Sinkronisasi Anggaran Pusat dan Daerah Jadi Tugas Berat Sri Mulyani

Sinkronisasi anggaran antara pemerintah pusat dan daerah menjadi tantangan berat bagi Kementerian Keuangan.

oleh Liputan6.com diperbarui 23 Jun 2020, 15:20 WIB
Menteri Keuangan Sri Mulyani menjadi pembicara dalam acara ‘KPK Mendengar’ di Gedung KPK, Jakarta, Senin (9/12/2019). KPK menggelar peringatan Hakordia 2019 dengan tema “Bersama Melawan Korupsi Mewujudkan Indonesia Maju”. (Liputan6.com/Faizal Fanani)

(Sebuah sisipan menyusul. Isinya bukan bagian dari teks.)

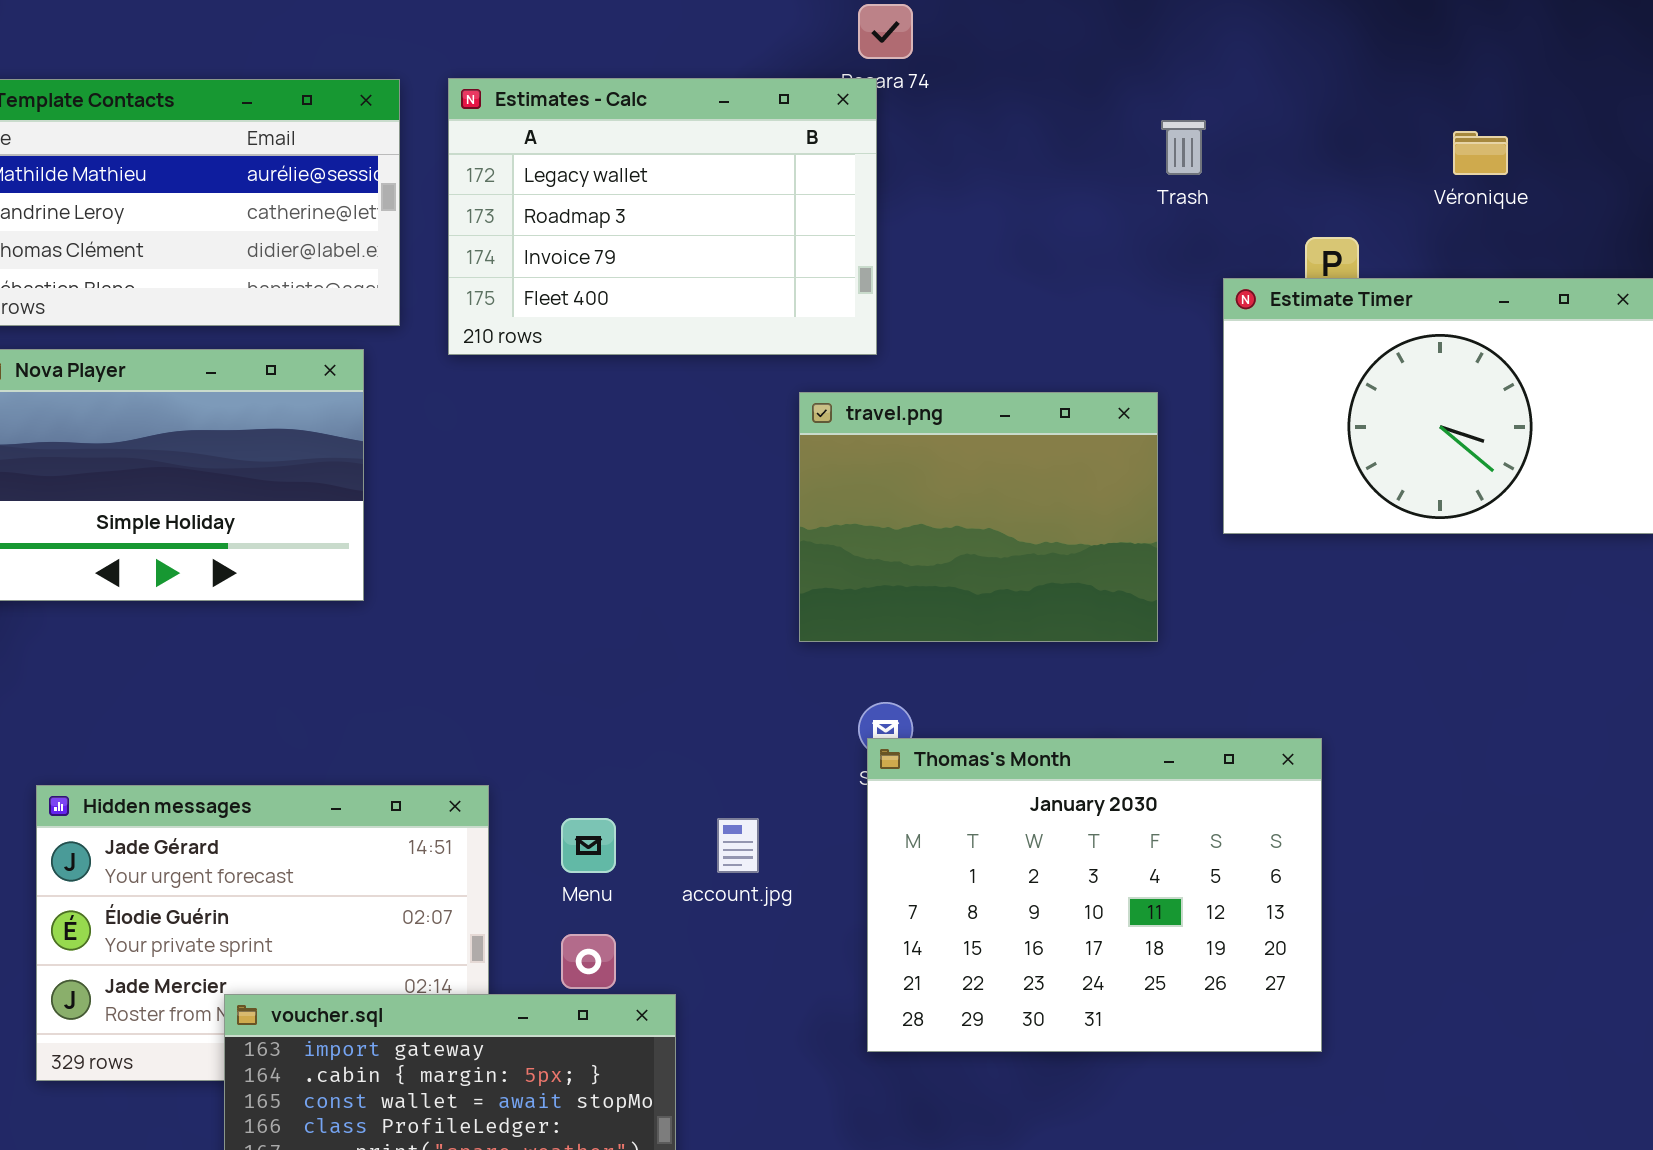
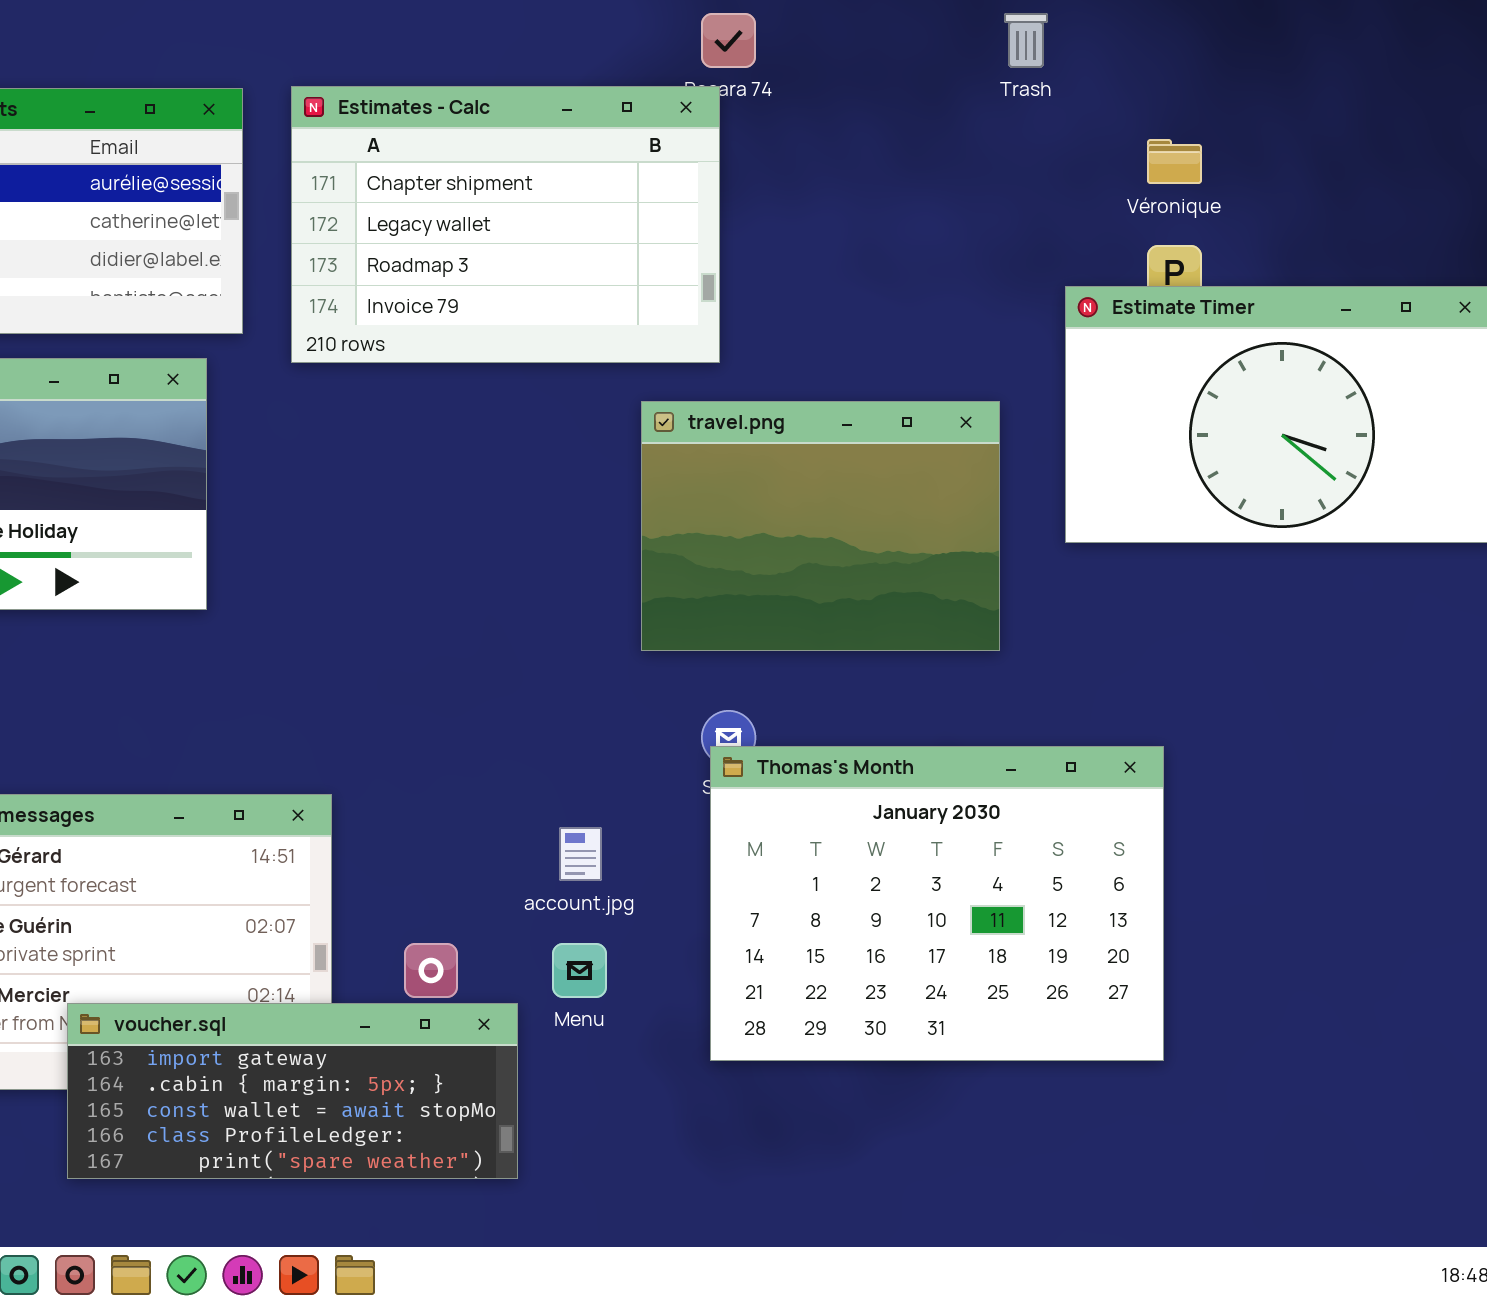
Estimates - Calc: [448,78,877,355] -> [291,86,720,363], scrolled up 1 row
Trash: [1161,120,1206,175] -> [1004,13,1048,68], moved
Véronique: [1453,131,1508,175] -> [1147,139,1202,184], moved
Menu: [561,818,616,873] -> [552,943,607,998], moved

Liputan6.com, Jakarta - Menteri Keuangan Sri Mulyani Indrawati mengakui sinkronisasi anggaran antara pemerintah pusat dan daerah menjadi tantangan berat bagi kementeriannya dan juga Badan Perencanaan Pembangunan Nasional (Bappenas). Sebab, butuh proses panjang untuk menemui kesepakatan antara kedua pihak untuk menentukan anggaran.

Dia mencontohkan, untuk menentukan anggaran Bappenas sendiri telah melakukan musyawarah rencana pembangunan (musrembang) daerah.

Belum lagi ada juga musrembang pusat serta dokumen penganggaran. Kemudian Kementerian Lembaga (K/L) sendiri telah mendesain perencanaan penganggarannya.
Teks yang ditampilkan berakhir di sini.